_Reading text_:
--- Begin ---
"""
Based on 
https://github.com/aa14k/Exploration-in-RL.git
"""

import numpy as np

class Environment(object):
    '''General RL environment'''

    def __init__(self):
        pass

    def reset(self):
        pass

    def advance(self, action):
        '''
        Moves one step in the environment.
        Args:
            action
        Returns:
            reward - double - reward
            newState - int - new state
            pContinue - 0/1 - flag for end of the episode
        '''
        return 0, 0, 0
    
    
def block_make_riverSwim(epLen=20, nState=5):
    '''
    Makes the Block-RiverSwim MDP.
    Args:
        NULL - works for default implementation
    Returns:
        riverSwim - Tabular MDP environment '''
    nAction = 2
    R_true = {}
    P_true = {}
    states = {}
    eq_states = {}
    for s in range(nState):
        states[(s)] = 0.0
        ## for Equivalence Mapping ##
        if s == 0 or s == nState-1:
            eq_states[(s)] = s
        else:
            if s%2 == 1:
                eq_states[(s)] = int(1)
            else:
                eq_states[(s)] = int(2)
        #############################
        for a in range(nAction):
            R_true[s, a] = (0, 0)
            P_true[s, a] = np.zeros(nState)

    # Rewards
    R_true[0, 0] = (5/1000, 0)
    R_true[nState - 1, 1] = (1, 0)

    # To assert the MDP with sub-structures
    assert nState%3 == 2 and nState>=5, "nState should be 3n+2 and >= 5."

    # Transitions
    for s in range(nState):
        P_true[s, 0][max(0, s-1)] = 1.

    for s in range(1, nState - 1):
        if s%3 == 1: # Internal State, Exit State of previous subMDP
            P_true[s, 1][min(nState - 1, s + 1)] = 0.35
            P_true[s, 1][min(nState - 1, s + 2)] = 0.6  # To exit state
            P_true[s, 1][max(0, s-1)] = 0.05
        elif s%3 == 2: # Internal State
            P_true[s, 1][min(nState - 1, s + 1)] = 0.35
            P_true[s, 1][s] = 0.6
            P_true[s, 1][max(0, s-1)] = 0.05
        else: # Exit State
            P_true[s, 1][min(nState - 1, s + 1)] = 0.7 # Enter the next subMDP
            P_true[s, 1][s] = 0.3

    P_true[0, 1][0] = 0.4
    P_true[0, 1][1] = 0.6
    P_true[nState - 1, 1][nState - 1] = 0.6
    P_true[nState - 1, 1][nState - 2] = 0.4

    riverSwim = TabularMDP(nState, nAction, epLen)
    riverSwim.R = R_true
    riverSwim.P = P_true
    riverSwim.states = states
    riverSwim.eq_states = eq_states
    riverSwim.reset()

    return riverSwim

class TabularMDP(Environment):
    '''
    Tabular MDP
    R - dict by (s,a) - each R[s,a] = (meanReward, sdReward)
--- End ---
_Dataset extract_:
--- Begin ---
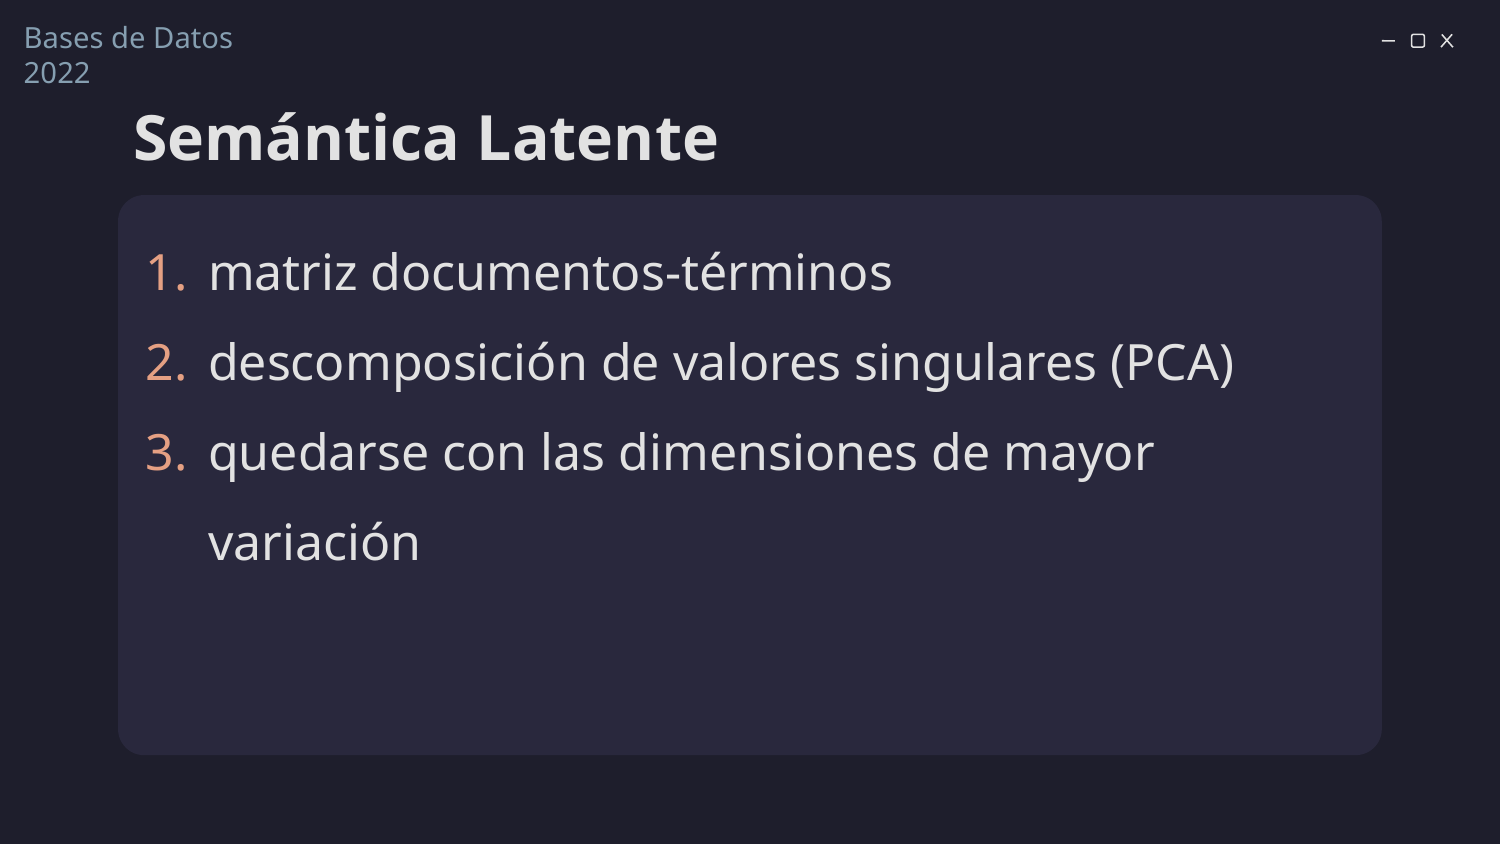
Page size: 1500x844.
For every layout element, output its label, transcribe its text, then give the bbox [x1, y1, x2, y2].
--- End ---
_What is being asked_:
Answer these about the Block-RiverSwim code above:
(a) What default value does block_make_riverSwim give epLen?
(b) What condition on nState does the assert statement require?
(c) What mean reward does the code set for action 0 in state 0?

_Output below_:
(a) 20
(b) nState must be of the form 3n+2 (nState % 3 == 2) and at least 5.
(c) 5/1000